Parallel Factor Analysis Enables Quantification and Identification of Highly Convolved Data-Independent-Acquired Protein Spectra

Patterns (N Y). 2020 Nov 5;1(9):100137. doi: 10.1016/j.patter.2020.100137. eCollection 2020 Dec 11.

Abstract

High-throughput data-independent acquisition (DIA) is the method of choice for quantitative proteomics, combining the best practices of targeted and shotgun approaches. The resultant DIA spectra are, however, highly convolved and with no direct precursor-fragment correspondence, complicating biological sample analysis. Here, we present CANDIA (canonical decomposition of data-independent-acquired spectra), a GPU-powered unsupervised multiway factor analysis framework that deconvolves multispectral scans to individual analyte spectra, chromatographic profiles, and sample abundances, using parallel factor analysis. The deconvolved spectra can be annotated with traditional database search engines or used as high-quality input for de novo sequencing methods. We demonstrate that spectral libraries generated with CANDIA substantially reduce the false discovery rate underlying the validation of spectral quantification.

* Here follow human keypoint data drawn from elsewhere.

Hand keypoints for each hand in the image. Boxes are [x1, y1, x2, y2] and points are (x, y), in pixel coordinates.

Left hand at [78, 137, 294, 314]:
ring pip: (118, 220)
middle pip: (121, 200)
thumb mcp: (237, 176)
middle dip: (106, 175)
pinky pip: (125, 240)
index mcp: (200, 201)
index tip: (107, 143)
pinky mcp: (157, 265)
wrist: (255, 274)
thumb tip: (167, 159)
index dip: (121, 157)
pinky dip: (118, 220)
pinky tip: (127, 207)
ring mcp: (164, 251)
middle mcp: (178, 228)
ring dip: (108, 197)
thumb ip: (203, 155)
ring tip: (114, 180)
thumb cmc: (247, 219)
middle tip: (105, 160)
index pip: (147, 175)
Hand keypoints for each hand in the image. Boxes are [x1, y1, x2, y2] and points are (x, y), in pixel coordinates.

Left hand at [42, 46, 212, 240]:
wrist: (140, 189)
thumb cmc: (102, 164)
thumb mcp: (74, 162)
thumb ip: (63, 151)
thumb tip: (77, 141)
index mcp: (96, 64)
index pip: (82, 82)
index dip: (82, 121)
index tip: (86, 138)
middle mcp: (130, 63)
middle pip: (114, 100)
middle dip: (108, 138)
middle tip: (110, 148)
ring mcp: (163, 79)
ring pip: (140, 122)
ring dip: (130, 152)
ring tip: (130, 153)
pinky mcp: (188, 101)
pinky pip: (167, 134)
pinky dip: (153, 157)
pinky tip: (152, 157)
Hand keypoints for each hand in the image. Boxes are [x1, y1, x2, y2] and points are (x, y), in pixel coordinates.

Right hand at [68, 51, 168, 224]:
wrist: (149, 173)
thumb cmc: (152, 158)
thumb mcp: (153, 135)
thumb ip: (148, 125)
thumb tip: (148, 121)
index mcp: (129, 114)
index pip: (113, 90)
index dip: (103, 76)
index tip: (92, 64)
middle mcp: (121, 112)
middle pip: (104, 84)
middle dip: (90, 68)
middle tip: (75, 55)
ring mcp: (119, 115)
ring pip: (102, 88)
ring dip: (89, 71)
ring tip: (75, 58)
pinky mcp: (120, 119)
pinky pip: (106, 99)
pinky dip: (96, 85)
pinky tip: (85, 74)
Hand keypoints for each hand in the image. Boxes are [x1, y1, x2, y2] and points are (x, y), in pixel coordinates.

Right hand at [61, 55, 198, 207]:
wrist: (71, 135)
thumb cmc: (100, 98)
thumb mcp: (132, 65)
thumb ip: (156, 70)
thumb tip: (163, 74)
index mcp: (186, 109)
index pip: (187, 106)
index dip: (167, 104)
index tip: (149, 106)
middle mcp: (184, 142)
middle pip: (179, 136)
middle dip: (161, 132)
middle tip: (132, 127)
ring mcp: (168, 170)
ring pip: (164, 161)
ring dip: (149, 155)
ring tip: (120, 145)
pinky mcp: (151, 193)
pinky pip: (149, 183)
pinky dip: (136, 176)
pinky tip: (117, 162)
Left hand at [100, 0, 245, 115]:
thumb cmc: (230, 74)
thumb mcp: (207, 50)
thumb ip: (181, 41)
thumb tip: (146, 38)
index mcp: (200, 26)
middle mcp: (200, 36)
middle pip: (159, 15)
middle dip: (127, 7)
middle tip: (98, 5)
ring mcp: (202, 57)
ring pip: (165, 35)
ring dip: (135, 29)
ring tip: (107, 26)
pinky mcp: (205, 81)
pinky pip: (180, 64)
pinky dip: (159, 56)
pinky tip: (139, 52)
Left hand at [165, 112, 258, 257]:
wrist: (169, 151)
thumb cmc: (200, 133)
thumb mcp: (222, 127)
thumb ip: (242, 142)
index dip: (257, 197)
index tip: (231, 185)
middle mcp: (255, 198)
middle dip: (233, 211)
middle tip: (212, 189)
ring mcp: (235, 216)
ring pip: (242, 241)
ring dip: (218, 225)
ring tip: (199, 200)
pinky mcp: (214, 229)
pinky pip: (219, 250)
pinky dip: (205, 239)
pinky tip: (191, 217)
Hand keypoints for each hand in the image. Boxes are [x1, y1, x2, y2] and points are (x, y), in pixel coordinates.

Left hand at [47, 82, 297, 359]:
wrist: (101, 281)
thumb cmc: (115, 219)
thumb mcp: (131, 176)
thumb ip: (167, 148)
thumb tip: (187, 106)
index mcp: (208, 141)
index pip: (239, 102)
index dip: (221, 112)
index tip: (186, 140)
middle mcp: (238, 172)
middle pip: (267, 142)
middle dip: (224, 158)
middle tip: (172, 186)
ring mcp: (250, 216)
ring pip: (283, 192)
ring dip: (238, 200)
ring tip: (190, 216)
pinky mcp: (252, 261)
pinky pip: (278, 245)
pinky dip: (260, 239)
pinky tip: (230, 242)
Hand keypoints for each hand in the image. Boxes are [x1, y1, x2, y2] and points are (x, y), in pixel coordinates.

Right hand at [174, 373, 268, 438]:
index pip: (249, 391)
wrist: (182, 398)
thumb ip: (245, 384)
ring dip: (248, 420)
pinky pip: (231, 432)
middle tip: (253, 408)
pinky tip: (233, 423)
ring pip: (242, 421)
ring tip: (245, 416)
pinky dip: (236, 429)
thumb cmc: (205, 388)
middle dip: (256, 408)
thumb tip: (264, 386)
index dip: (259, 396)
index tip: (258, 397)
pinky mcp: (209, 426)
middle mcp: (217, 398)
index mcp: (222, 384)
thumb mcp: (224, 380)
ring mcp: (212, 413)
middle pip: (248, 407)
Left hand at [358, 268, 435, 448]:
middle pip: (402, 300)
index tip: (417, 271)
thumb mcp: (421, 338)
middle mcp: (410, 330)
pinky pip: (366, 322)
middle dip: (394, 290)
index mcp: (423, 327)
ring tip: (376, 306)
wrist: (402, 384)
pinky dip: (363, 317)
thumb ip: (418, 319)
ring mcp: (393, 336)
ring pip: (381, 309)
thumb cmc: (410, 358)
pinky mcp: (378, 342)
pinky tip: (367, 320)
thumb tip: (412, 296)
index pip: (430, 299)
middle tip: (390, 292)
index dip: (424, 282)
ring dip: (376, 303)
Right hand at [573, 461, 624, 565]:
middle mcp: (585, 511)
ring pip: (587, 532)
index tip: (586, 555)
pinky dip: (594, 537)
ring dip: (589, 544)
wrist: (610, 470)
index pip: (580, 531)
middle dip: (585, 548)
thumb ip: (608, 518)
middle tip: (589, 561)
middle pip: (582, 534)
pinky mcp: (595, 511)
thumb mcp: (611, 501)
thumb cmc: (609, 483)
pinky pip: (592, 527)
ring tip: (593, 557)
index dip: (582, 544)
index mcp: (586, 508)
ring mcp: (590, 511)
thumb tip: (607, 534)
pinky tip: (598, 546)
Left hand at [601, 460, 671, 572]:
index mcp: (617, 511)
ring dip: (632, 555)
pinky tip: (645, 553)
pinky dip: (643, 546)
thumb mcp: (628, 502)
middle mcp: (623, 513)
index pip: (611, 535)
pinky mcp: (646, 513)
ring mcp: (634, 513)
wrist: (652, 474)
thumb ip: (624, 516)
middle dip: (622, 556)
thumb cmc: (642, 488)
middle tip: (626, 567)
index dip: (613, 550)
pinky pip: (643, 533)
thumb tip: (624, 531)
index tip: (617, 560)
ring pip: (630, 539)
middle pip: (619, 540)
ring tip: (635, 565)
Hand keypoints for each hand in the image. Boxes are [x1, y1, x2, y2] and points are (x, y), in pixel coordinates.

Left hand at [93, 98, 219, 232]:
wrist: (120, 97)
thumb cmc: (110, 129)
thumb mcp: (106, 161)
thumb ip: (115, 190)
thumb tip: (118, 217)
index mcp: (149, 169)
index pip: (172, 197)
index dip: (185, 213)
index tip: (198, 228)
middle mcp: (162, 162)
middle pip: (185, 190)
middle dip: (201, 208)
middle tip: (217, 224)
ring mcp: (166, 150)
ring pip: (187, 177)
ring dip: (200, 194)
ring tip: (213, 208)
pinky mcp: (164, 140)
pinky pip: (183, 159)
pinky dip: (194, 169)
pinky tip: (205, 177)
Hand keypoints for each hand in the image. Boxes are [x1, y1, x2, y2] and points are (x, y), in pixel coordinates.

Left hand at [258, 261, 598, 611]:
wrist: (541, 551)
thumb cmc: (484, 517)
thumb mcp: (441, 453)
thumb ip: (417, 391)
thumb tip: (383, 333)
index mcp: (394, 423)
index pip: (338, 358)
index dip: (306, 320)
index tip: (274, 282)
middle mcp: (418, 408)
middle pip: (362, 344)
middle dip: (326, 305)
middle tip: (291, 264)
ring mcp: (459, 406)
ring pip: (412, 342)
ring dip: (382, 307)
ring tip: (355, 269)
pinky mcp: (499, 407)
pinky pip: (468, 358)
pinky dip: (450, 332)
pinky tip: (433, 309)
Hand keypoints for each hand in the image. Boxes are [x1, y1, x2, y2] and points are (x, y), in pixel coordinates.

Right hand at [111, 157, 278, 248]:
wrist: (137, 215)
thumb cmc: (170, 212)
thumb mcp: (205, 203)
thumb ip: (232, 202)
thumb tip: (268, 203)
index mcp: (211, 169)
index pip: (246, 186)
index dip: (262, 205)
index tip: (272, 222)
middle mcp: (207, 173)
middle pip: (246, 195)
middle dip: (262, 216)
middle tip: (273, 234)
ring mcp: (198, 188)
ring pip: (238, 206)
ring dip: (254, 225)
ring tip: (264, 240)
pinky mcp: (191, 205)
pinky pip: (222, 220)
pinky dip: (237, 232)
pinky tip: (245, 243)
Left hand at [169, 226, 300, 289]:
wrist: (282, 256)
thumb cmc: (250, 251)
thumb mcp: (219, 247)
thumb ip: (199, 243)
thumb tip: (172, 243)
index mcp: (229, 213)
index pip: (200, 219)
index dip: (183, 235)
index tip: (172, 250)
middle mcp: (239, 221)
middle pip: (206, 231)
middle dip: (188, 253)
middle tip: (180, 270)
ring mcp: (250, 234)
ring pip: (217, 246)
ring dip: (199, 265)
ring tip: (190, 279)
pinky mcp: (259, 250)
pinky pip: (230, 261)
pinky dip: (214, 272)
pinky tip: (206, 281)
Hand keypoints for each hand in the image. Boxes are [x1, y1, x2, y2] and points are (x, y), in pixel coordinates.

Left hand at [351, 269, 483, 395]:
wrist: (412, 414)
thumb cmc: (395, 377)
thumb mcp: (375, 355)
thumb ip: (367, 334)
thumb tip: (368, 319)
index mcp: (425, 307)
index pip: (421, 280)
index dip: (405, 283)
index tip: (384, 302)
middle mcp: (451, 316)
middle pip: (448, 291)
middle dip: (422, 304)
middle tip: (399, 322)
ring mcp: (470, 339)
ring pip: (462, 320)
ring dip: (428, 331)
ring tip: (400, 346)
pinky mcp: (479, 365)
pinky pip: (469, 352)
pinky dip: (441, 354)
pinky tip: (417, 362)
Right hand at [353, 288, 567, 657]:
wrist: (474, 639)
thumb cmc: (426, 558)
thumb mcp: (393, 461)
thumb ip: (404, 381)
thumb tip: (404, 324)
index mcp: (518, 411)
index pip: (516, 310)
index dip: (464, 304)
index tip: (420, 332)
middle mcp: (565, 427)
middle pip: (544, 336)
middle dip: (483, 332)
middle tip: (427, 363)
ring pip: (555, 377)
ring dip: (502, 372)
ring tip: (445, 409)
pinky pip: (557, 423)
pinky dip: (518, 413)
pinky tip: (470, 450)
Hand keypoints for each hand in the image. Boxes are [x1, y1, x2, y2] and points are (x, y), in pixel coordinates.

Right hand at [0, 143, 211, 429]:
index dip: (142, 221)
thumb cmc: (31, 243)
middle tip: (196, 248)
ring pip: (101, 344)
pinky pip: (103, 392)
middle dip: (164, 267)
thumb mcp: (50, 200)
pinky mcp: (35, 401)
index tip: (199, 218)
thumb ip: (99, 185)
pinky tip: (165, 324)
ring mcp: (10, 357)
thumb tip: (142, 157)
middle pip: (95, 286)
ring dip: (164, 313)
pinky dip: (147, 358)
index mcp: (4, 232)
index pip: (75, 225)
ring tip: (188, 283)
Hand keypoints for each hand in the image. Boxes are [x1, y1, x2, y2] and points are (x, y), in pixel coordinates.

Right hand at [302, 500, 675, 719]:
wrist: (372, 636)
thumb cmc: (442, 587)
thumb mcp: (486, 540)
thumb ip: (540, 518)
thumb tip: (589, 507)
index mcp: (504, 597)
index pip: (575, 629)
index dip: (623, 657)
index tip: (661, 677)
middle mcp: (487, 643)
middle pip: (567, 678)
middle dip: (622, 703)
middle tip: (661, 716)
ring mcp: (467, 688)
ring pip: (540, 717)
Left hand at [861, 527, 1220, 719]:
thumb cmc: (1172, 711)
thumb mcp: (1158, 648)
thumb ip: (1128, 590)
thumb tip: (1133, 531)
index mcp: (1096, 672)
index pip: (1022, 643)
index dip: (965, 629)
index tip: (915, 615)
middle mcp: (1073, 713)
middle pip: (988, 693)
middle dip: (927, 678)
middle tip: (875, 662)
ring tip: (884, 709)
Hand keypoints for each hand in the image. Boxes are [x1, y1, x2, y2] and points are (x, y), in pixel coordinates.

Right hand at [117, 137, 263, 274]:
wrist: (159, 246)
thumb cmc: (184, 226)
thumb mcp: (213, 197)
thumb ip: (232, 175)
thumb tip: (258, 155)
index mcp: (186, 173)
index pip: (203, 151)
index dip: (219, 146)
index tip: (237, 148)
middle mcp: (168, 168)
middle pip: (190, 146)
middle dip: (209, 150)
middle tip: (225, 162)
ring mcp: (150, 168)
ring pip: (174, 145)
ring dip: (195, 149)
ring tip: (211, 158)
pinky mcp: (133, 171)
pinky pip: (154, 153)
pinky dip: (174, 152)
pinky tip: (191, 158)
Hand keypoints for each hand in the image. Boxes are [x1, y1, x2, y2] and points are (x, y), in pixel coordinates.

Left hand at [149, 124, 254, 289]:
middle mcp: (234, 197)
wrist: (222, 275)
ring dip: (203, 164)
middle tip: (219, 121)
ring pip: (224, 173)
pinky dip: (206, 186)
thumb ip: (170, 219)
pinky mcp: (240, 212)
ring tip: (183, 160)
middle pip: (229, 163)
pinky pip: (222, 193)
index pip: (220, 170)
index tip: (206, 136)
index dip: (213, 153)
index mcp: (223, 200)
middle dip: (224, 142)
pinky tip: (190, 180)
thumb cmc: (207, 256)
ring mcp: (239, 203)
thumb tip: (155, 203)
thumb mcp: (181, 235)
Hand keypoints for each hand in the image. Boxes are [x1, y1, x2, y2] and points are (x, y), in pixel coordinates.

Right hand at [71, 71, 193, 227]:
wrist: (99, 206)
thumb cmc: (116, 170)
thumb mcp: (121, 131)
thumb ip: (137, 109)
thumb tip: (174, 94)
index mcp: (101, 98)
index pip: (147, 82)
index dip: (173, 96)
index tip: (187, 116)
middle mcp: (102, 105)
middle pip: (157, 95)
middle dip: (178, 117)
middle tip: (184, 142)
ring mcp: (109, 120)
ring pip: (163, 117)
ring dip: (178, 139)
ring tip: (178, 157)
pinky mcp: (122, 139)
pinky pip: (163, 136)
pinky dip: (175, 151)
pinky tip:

CANDIA covers up to 33 times more total ion current than library-based approaches, which typically use less than 5% of total recorded ions, thus allowing quantification and identification of signals from unexplored DIA spectra.

Keywords: PARAFAC; big data; canonical decomposition; data-independent acquisition; deconvolution; mass spectrometry; proteomics; tensor factorization.